No it was not subsidized. You're making the same claims as those that claim that Nevada subsidized the Tesla Gigafactory that the backwards right likes to make. Don't fall for the same fallacies.

How many people here actually realize Foxconn is not a company from China, but from Taiwan?!!

"Taiwan, officially the Republic of China"...[0]


I'm glad political posts are rarely brought up here, because this place can be every bit as insufferable as reddit.

"new realities" = -60F wind chill

Yeah lol I can imagine the Taiwanese execs used to a tropical climate getting off the plane thinking WTF.

Well, a lot of people had said this plant was a bad deal for Wisconsin when it was announced. So they can now rejoice.

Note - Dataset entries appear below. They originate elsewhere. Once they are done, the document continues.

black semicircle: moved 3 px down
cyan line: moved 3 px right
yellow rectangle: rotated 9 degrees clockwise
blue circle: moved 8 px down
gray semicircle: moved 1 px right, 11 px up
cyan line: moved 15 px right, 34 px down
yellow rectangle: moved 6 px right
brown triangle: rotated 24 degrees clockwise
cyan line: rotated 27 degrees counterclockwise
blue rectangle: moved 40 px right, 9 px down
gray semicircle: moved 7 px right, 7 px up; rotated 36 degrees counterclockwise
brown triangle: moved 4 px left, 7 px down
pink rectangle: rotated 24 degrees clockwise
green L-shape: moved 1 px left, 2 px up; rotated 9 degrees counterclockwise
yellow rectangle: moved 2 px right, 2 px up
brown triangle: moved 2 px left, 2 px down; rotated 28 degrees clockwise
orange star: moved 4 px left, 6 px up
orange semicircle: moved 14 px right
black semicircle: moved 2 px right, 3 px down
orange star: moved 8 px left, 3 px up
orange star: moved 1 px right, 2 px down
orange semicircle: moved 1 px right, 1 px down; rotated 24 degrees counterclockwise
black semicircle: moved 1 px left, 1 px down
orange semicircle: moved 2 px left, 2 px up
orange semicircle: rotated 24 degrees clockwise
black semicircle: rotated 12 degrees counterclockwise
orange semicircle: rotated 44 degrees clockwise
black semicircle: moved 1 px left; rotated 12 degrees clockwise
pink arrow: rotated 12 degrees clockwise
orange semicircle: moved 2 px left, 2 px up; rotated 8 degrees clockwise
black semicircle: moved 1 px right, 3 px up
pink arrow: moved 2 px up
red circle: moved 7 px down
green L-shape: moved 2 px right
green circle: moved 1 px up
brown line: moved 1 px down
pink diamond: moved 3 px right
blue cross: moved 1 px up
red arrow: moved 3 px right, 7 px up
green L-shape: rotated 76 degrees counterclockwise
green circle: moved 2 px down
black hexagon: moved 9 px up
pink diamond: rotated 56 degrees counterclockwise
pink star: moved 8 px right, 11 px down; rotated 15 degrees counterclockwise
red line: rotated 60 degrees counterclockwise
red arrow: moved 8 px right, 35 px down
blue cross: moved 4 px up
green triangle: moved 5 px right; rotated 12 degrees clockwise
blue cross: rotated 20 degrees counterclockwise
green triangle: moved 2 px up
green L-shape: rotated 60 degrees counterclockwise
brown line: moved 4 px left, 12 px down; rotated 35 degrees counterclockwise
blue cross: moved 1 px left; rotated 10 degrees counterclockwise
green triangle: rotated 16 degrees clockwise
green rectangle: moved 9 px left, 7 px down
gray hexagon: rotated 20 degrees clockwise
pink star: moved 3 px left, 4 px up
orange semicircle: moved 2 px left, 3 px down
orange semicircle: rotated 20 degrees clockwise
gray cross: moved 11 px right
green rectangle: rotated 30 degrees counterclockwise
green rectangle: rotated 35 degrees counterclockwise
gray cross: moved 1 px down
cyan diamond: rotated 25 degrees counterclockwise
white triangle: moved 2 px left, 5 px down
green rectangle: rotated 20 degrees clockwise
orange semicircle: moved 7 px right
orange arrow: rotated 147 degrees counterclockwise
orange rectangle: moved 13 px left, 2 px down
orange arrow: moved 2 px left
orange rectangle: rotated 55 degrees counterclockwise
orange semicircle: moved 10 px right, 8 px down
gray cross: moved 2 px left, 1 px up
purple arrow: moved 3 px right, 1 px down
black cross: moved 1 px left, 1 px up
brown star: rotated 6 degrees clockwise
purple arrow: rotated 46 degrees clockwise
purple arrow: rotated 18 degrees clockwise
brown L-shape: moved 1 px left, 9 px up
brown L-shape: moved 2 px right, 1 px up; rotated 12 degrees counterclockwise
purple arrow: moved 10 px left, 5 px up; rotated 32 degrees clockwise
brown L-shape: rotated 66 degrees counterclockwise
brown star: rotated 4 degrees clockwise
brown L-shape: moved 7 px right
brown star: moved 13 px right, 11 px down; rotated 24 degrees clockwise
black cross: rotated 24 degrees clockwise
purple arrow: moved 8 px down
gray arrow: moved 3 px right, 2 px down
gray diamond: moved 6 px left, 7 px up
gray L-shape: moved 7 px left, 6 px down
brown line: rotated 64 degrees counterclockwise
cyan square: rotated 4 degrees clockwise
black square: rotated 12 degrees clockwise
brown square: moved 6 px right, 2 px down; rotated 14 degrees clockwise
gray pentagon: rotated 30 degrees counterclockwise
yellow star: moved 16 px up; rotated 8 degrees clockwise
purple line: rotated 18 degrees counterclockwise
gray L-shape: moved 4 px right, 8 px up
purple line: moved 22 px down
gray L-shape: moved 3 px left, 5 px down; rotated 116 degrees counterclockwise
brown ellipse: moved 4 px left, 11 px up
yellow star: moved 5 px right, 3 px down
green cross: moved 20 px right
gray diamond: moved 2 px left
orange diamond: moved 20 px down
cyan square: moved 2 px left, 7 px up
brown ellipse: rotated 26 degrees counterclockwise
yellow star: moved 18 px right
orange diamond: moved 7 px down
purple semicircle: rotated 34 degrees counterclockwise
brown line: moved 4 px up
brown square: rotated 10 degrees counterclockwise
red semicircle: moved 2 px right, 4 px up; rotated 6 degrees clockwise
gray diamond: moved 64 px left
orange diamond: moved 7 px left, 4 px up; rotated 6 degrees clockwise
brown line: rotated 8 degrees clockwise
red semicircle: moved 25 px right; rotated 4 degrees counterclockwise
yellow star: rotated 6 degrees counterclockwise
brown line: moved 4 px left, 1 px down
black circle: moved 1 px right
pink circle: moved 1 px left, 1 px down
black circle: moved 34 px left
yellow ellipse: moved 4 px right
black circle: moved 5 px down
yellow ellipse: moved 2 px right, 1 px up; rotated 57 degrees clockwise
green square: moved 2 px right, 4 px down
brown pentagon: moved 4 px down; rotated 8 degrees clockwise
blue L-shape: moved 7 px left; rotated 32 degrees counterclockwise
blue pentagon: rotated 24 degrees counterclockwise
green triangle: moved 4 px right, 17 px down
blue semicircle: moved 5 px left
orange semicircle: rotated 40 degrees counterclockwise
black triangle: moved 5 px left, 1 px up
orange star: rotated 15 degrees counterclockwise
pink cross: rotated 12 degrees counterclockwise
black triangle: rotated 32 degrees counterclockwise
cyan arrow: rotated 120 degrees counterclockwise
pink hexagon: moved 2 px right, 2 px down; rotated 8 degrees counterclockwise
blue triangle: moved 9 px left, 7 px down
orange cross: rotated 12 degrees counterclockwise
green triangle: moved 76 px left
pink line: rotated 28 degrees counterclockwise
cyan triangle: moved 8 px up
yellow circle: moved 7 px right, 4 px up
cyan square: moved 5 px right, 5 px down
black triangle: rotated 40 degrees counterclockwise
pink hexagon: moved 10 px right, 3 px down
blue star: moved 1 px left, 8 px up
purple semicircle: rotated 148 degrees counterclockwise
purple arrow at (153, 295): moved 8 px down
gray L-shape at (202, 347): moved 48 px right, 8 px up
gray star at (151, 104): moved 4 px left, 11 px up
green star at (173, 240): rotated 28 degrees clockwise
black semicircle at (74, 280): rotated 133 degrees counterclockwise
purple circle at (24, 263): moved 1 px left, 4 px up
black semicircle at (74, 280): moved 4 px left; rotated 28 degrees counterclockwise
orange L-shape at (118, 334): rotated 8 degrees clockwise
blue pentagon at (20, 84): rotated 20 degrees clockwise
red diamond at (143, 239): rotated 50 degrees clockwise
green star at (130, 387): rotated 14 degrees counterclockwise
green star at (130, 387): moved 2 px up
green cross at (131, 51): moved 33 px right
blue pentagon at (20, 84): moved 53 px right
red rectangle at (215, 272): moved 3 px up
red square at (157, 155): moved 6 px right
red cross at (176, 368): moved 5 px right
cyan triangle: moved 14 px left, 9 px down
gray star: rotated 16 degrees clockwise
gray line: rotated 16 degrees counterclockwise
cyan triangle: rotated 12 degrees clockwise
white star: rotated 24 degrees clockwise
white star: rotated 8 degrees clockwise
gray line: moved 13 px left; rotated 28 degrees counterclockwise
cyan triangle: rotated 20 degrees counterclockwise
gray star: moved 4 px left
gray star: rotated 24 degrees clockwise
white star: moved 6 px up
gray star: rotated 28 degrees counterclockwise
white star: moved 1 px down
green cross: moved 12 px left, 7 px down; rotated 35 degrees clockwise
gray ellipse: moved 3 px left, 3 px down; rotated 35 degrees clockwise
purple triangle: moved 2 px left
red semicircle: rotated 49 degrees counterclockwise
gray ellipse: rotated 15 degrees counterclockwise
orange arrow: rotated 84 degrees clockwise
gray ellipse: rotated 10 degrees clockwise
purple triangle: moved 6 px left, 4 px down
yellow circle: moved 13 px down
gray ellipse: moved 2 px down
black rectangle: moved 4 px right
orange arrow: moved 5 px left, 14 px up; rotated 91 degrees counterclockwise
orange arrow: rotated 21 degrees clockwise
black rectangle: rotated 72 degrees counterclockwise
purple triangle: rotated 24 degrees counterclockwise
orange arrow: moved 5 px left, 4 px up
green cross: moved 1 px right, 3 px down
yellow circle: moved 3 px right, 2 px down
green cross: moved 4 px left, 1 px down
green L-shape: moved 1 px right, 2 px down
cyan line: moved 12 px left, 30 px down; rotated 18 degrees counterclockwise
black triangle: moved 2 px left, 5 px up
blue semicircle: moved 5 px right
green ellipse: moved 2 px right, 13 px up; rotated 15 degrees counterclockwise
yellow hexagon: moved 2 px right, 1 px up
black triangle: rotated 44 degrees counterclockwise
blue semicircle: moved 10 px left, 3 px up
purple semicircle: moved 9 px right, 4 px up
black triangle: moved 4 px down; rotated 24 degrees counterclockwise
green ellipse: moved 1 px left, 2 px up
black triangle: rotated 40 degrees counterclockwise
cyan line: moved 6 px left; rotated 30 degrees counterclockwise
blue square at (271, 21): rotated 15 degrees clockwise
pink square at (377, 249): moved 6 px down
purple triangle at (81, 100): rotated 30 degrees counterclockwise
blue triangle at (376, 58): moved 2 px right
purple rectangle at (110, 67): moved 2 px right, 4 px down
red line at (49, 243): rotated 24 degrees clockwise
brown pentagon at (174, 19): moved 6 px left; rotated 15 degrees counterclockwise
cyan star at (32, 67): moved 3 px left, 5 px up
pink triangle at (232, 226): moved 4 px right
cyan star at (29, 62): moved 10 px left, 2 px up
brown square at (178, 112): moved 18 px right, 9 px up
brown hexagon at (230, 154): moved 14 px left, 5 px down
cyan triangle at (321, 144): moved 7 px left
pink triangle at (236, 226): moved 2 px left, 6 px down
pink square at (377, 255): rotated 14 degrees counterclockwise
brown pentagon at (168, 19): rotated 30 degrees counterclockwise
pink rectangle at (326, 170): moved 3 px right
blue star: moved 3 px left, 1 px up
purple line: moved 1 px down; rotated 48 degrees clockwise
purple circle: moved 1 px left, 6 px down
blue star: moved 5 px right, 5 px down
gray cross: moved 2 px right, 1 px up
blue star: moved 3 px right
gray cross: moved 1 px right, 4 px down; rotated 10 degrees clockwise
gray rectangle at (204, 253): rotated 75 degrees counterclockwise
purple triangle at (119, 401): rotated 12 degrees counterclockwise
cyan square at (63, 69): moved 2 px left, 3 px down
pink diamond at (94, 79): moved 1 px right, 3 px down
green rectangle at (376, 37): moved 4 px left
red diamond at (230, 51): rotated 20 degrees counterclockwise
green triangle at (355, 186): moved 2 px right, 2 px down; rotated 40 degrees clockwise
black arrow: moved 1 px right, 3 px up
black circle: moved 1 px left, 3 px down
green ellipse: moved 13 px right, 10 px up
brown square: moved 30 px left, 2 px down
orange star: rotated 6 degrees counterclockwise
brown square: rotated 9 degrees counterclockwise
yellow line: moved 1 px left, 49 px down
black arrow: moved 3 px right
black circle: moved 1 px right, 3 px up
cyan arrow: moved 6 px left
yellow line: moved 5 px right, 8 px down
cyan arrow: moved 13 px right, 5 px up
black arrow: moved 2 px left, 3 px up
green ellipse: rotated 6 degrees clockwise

Not reconsidering anymore, Foxconn will be building Gen 6 LCD plant.

Feb 1st, 2019


" Foxconn Technology Group said Friday it will indeed build a liquid crystal display manufacturing plant in Wisconsin, following talks between President Donald Trump and company CEO and Chairman Terry Gou.

The Taiwan-based electronics manufacturer said it will move forward with construction of a so-called Generation 6 factory, or "fab," which typically produces screens for cellphones, tablets and small televisions.




Conned by the Fox.

I wonder if this is Foxconn's way of signaling to Trump that Foxconn wants the Wisconsin factory to be exempted from paying the new tariffs on imports of Chinese parts.

Crony capitalism, the Republicans here were awful. I hope others learn from the mistakes

Now now, this is plain ole capitalism.